**PROBLEM TO WORK ON**.
Which lines in the entries below contain the word "find"? Pull out every one of them.

----- SOURCE DATA

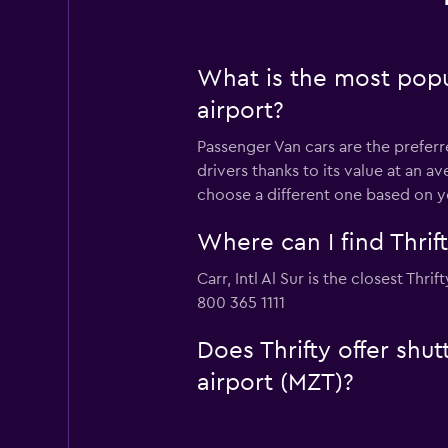
What is the most popul
airport?
Passenger Van cars are the preferre
drivers thanks to its value at an 
choose a different one based on y
Where can I find Thrif
Carr, Intl Al Sur is the closest Thr
800 365 1111
Does Thrifty offer shu
airport (MZT)?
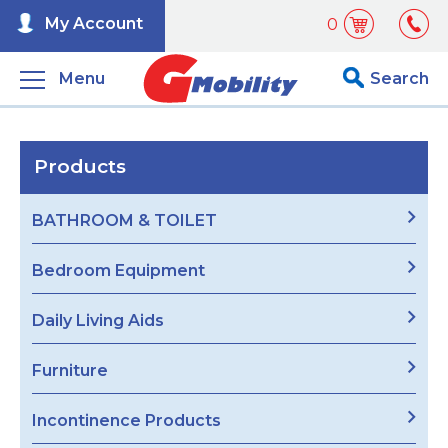
My Account
0
Menu
Search
Products
BATHROOM & TOILET
Bedroom Equipment
Daily Living Aids
Furniture
Incontinence Products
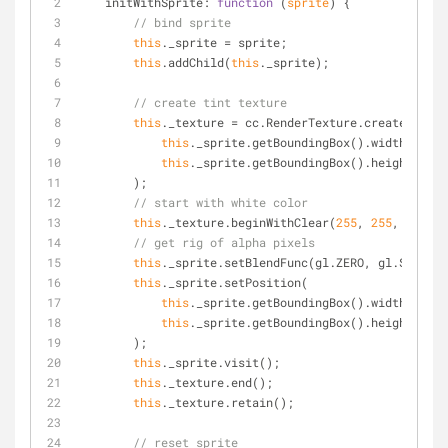
initWithSprite
: 
function
 (
sprite
) 
{
// bind sprite
this
._sprite = sprite;
this
.addChild(
this
._sprite);
// create tint texture
this
._texture = cc.RenderTexture.create(
this
._sprite.getBoundingBox().width,
this
._sprite.getBoundingBox().height
        );
// start with white color
this
._texture.beginWithClear(
255
, 
255
, 
255
, 
2
// get rig of alpha pixels
this
._sprite.setBlendFunc(gl.ZERO, gl.SRC_ALP
this
._sprite.setPosition(
this
._sprite.getBoundingBox().width/
2
,
this
._sprite.getBoundingBox().height/
2
        );
this
._sprite.visit();
this
._texture.end();
this
._texture.retain();
// reset sprite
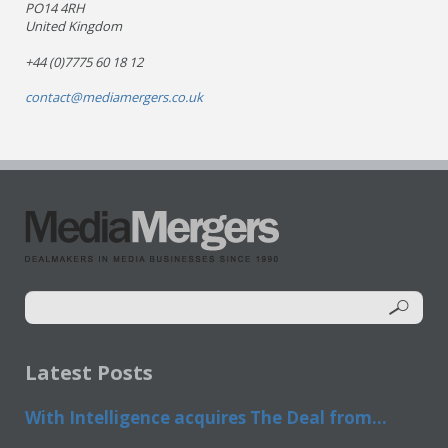
PO14 4RH
United Kingdom
+44 (0)7775 60 18 12
contact@mediamergers.co.uk
Latest Posts
With Intelligence acquires The Deal from...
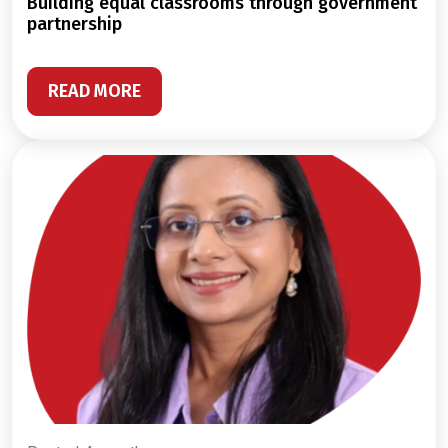
building equal classrooms through government
partnership
READ MORE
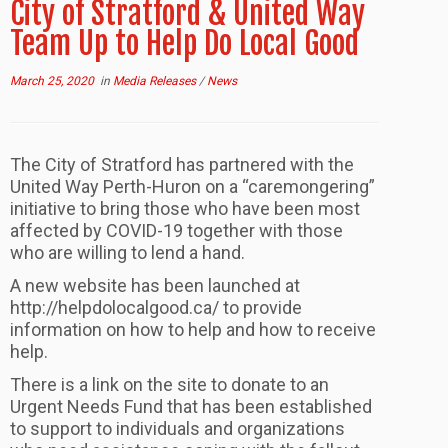
City of Stratford & United Way
Team Up to Help Do Local Good
March 25, 2020
in
Media Releases
/
News
The City of Stratford has partnered with the
United Way Perth-Huron on a “caremongering”
initiative to bring those who have been most
affected by COVID-19 together with those
who are willing to lend a hand.
A new website has been launched at
http://helpdolocalgood.ca/ to provide
information on how to help and how to receive
help.
There is a link on the site to donate to an
Urgent Needs Fund that has been established
to support to individuals and organizations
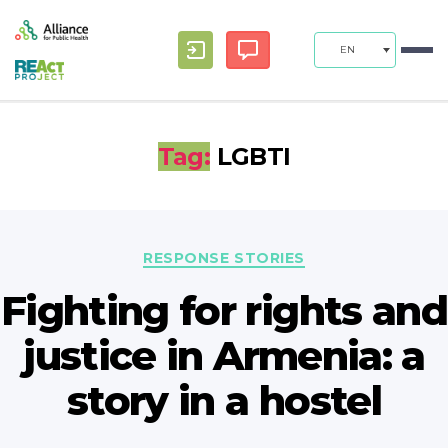
EN
Tag:
LGBTI
Categories
RESPONSE STORIES
Fighting for rights and
justice in Armenia: a
story in a hostel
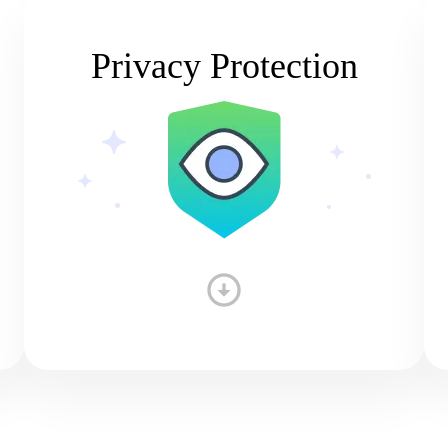
Privacy Protection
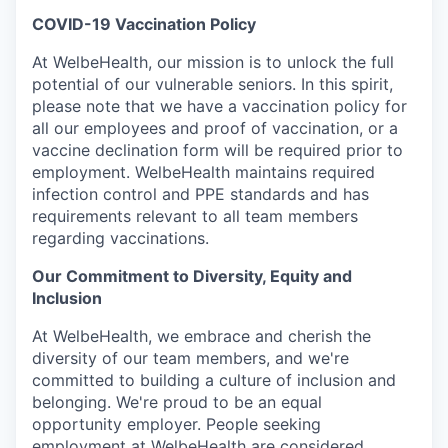
COVID-19 Vaccination Policy
At WelbeHealth, our mission is to unlock the full
potential of our vulnerable seniors. In this spirit,
please note that we have a vaccination policy for
all our employees and proof of vaccination, or a
vaccine declination form will be required prior to
employment. WelbeHealth maintains required
infection control and PPE standards and has
requirements relevant to all team members
regarding vaccinations.
Our Commitment to Diversity, Equity and
Inclusion
At WelbeHealth, we embrace and cherish the
diversity of our team members, and we're
committed to building a culture of inclusion and
belonging. We're proud to be an equal
opportunity employer. People seeking
employment at WelbeHealth are considered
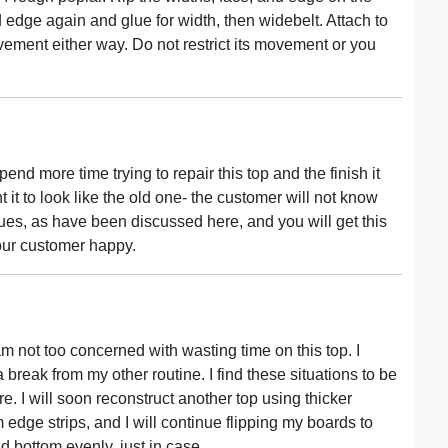
and edge again and glue for width, then widebelt. Attach to
vement either way. Do not restrict its movement or you
end more time trying to repair this top and the finish it
 it to look like the old one- the customer will not know
ques, as have been discussed here, and you will get this
our customer happy.
m not too concerned with wasting time on this top. I
 break from my other routine. I find these situations to be
e. I will soon reconstruct another top using thicker
m edge strips, and I will continue flipping my boards to
and bottom evenly, just in case.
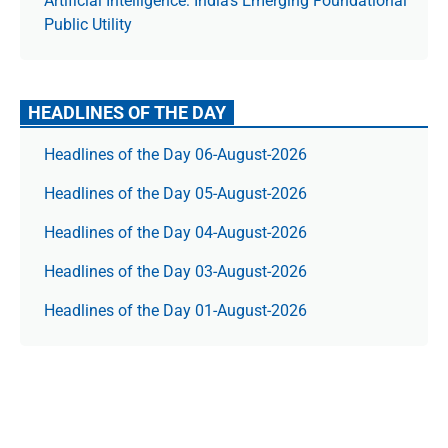
Artificial Intelligence: India’s Emerging Foundational
Public Utility
HEADLINES OF THE DAY
Headlines of the Day 06-August-2026
Headlines of the Day 05-August-2026
Headlines of the Day 04-August-2026
Headlines of the Day 03-August-2026
Headlines of the Day 01-August-2026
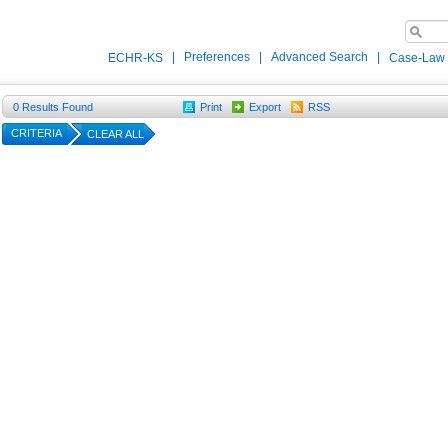
|
Preferences
|
Advanced Search
|
ECHR-KS
Case-Law
0
Results Found
Print
Export
RSS
CRITERIA
CLEAR ALL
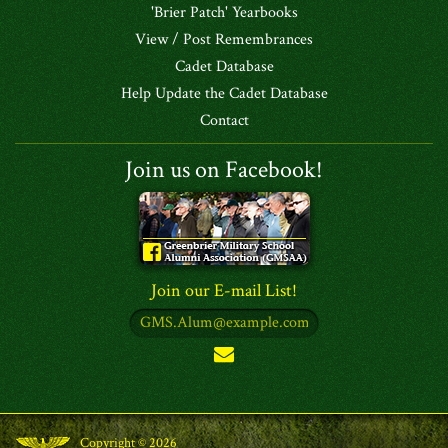
'Brier Patch' Yearbooks
View / Post Remembrances
Cadet Database
Help Update the Cadet Database
Contact
Join us on Facebook!
Join our E-mail List!
Copyright © 2026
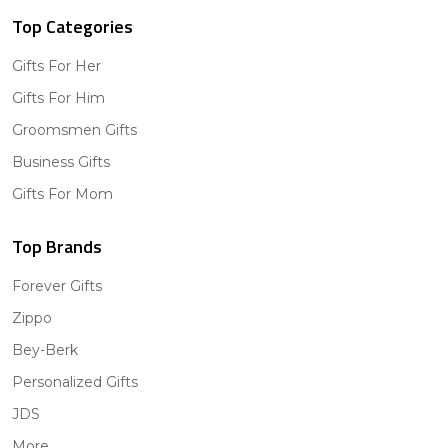
Top Categories
Gifts For Her
Gifts For Him
Groomsmen Gifts
Business Gifts
Gifts For Mom
Top Brands
Forever Gifts
Zippo
Bey-Berk
Personalized Gifts
JDS
More...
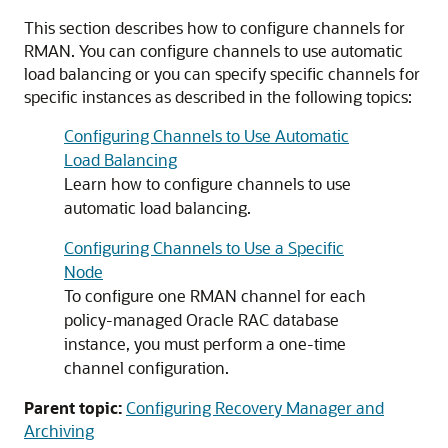
This section describes how to configure channels for
RMAN. You can configure channels to use automatic
load balancing or you can specify specific channels for
specific instances as described in the following topics:
Configuring Channels to Use Automatic
Load Balancing
Learn how to configure channels to use
automatic load balancing.
Configuring Channels to Use a Specific
Node
To configure one RMAN channel for each
policy-managed Oracle RAC database
instance, you must perform a one-time
channel configuration.
Parent topic:
Configuring Recovery Manager and
Archiving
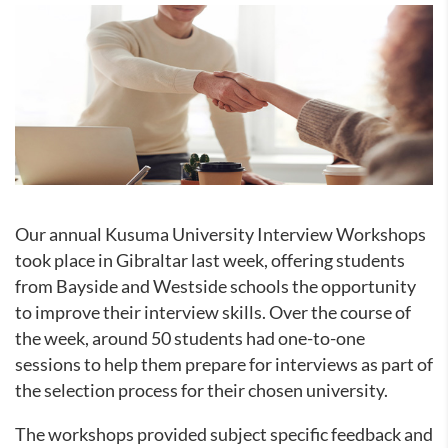
Our annual Kusuma University Interview Workshops
took place in Gibraltar last week, offering students
from Bayside and Westside schools the opportunity
to improve their interview skills. Over the course of
the week, around 50 students had one-to-one
sessions to help them prepare for interviews as part of
the selection process for their chosen university.
The workshops provided subject specific feedback and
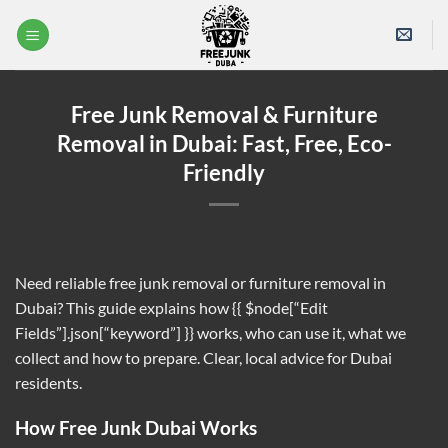
Skip
to
content
Free Junk Removal & Furniture
Removal in Dubai: Fast, Free, Eco-
Friendly
Need reliable free junk removal or furniture removal in
Dubai? This guide explains how {{ $node[“Edit
Fields”].json[“keyword”] }} works, who can use it, what we
collect and how to prepare. Clear, local advice for Dubai
residents.
How Free Junk Dubai Works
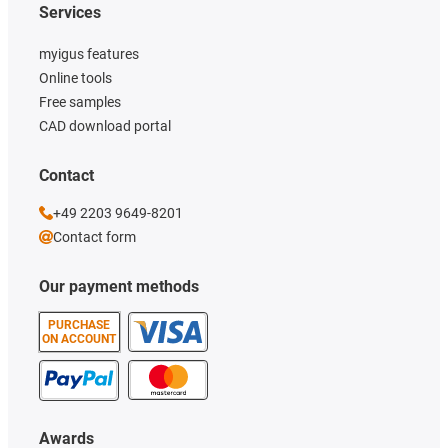
Services
myigus features
Online tools
Free samples
CAD download portal
Contact
+49 2203 9649-8201
Contact form
Our payment methods
PURCHASE
ON ACCOUNT
Awards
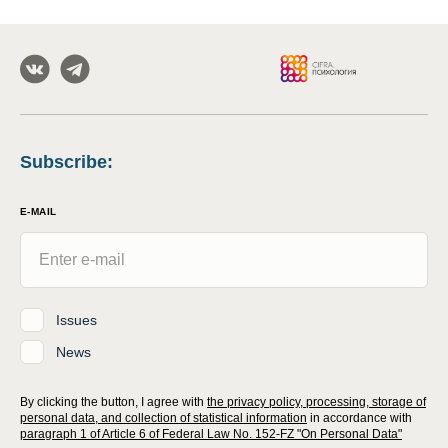
Subscribe
:
E-MAIL
Issues
News
By clicking the button, I agree with
the privacy policy, processing, storage of
personal data, and collection of statistical information
in accordance with
paragraph 1 of Article 6 of Federal Law No. 152-FZ "On Personal Data"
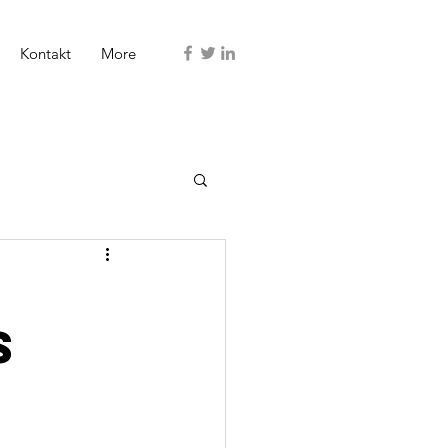
Kontakt
More
s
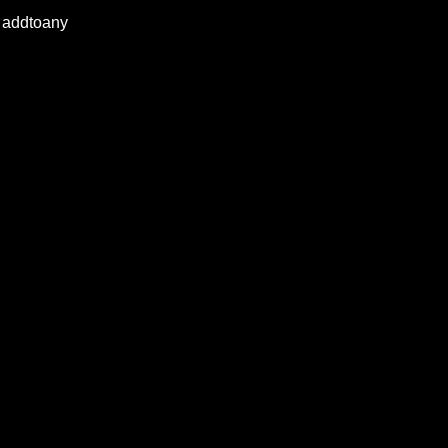
addtoany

----------

**TASK RESPONSE**.
Where can I find Thrif
 break from my other routine. I find these situations to be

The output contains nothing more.